8 The patterns that follow are adapted from Richard H. Haswell’s analysis of oral storytelling, gathered from a variety of fields: anthropology, cognitive science, communications, ethics, folklore, history, literature, personal development, psychotherapy, sociolinguistics, and organizational communication. The ease with which these patterns can be adapted to The English Patient attests to the value Ondaatje places on storytelling as well as his skill in crafting oral narrative.

9 What Penner erroneously says of the patient-as-narrator is actually true of Hana: she tries to absolve herself “of authorial responsibility” (see Penner 78).

10 The faultlines prove more adamant than the connections between Kip and the patient, both “‘international bastards — born in one place and choosing to live elsewhere’” (176). As Shannon Smyrl argues, Kip is free to self-invent only when he ceases his “unsuspicious cultural consumption” and rescinds the “authority of the West to legitimate his actions and define his identity” (10, 33).

■ **Source material**:
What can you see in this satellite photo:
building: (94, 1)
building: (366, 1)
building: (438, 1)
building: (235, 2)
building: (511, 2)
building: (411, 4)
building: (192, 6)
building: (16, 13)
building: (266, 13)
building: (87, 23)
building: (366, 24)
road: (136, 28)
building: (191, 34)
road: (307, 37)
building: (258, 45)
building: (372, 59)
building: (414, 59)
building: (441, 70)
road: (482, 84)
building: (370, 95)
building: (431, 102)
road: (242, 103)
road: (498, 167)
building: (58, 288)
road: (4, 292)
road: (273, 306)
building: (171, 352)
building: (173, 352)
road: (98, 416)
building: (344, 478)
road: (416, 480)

--

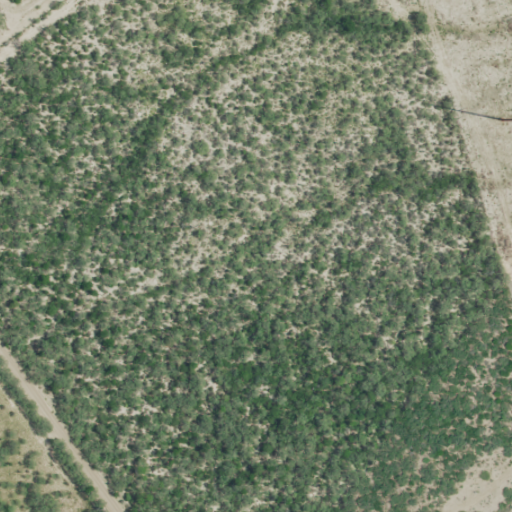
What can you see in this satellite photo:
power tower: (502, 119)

■ **Exercise set**:
- 1) Please echo the endnotes on The English Patient between "8 The patterns" and "crafting oral narrative.", inclusive.
- 2) In one to three sentences, explain what the endnotes on The English Patient say the ease of adapting the storytelling patterns to the novel shows.
- 3) According to the endnotes on The English Patient, whose analysis of oral storytelling are the patterns adapted from?

■ **Results**:
- 1)
8 The patterns that follow are adapted from Richard H. Haswell’s analysis of oral storytelling, gathered from a variety of fields: anthropology, cognitive science, communications, ethics, folklore, history, literature, personal development, psychotherapy, sociolinguistics, and organizational communication. The ease with which these patterns can be adapted to The English Patient attests to the value Ondaatje places on storytelling as well as his skill in crafting oral narrative.

- 2) The ease of adapting the patterns shows the value Ondaatje places on storytelling. It also shows his skill in crafting oral narrative.

- 3) Richard H. Haswell's.